• What to work on
Change every "Nein" to "Ja" in the text of the items below and leave everything else as it is. Leave the pictures out of your answer.

*** Exercise input ***

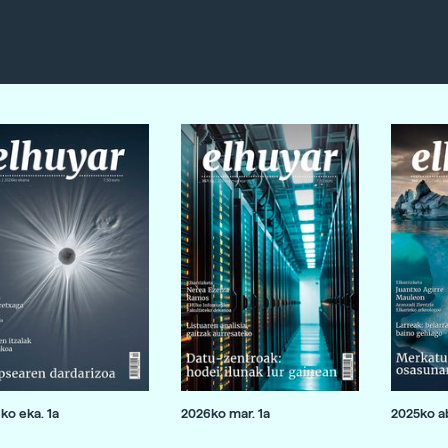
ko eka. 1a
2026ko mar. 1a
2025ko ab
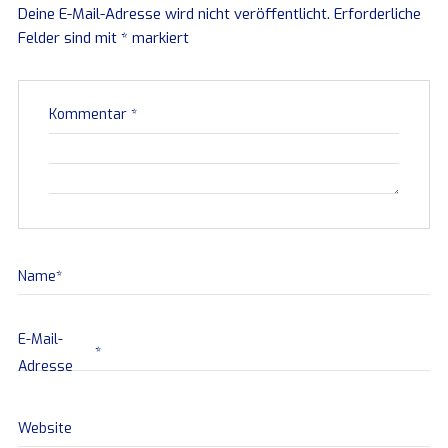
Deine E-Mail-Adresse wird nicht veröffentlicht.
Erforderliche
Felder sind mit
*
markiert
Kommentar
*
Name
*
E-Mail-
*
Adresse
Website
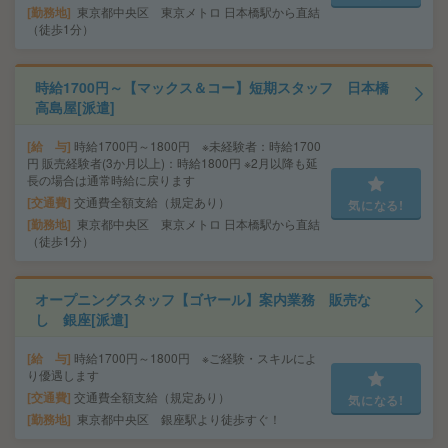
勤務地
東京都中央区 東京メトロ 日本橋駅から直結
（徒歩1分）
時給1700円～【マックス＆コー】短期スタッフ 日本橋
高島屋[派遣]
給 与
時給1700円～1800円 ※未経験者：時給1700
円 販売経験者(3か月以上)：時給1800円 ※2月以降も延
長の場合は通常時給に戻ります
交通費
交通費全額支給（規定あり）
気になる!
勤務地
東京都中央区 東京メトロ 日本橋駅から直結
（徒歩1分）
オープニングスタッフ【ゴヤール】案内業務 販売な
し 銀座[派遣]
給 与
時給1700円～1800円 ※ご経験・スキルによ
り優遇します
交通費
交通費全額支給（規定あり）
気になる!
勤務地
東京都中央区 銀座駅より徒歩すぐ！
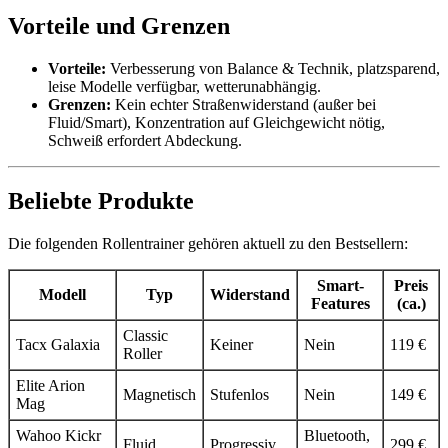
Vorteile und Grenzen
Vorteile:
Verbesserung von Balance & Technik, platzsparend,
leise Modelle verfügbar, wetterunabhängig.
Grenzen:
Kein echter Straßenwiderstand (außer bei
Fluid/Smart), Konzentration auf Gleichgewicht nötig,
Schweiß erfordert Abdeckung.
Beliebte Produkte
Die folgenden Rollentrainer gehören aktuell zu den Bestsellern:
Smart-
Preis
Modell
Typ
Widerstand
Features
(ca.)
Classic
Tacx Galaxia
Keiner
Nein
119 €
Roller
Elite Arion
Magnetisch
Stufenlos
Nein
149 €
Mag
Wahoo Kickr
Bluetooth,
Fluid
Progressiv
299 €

*** End of Exercise input ***

• Answer to this task
ko eka. 1a
2026ko mar. 1a
2025ko ab
Deine E-Mail-Adresse wird nicht veröffentlicht.
Erforderliche
Felder sind mit
*
markiert
Kommentar
*
Name
*
E-Mail-
*
Adresse
Website
勤務地
東京都中央区 東京メトロ 日本橋駅から直結
（徒歩1分）
時給1700円～【マックス＆コー】短期スタッフ 日本橋
高島屋[派遣]
給 与
時給1700円～1800円 ※未経験者：時給1700
円 販売経験者(3か月以上)：時給1800円 ※2月以降も延
長の場合は通常時給に戻ります
交通費
交通費全額支給（規定あり）
気になる!
勤務地
東京都中央区 東京メトロ 日本橋駅から直結
（徒歩1分）
オープニングスタッフ【ゴヤール】案内業務 販売な
し 銀座[派遣]
給 与
時給1700円～1800円 ※ご経験・スキルによ
り優遇します
交通費
交通費全額支給（規定あり）
気になる!
勤務地
東京都中央区 銀座駅より徒歩すぐ！
Vorteile und Grenzen
Vorteile:
Verbesserung von Balance & Technik, platzsparend,
leise Modelle verfügbar, wetterunabhängig.
Grenzen:
Kein echter Straßenwiderstand (außer bei
Fluid/Smart), Konzentration auf Gleichgewicht nötig,
Schweiß erfordert Abdeckung.
Beliebte Produkte
Die folgenden Rollentrainer gehören aktuell zu den Bestsellern:
Smart-
Preis
Modell
Typ
Widerstand
Features
(ca.)
Classic
Tacx Galaxia
Keiner
Ja
119 €
Roller
Elite Arion
Magnetisch
Stufenlos
Ja
149 €
Mag
Wahoo Kickr
Bluetooth,
Fluid
Progressiv
299 €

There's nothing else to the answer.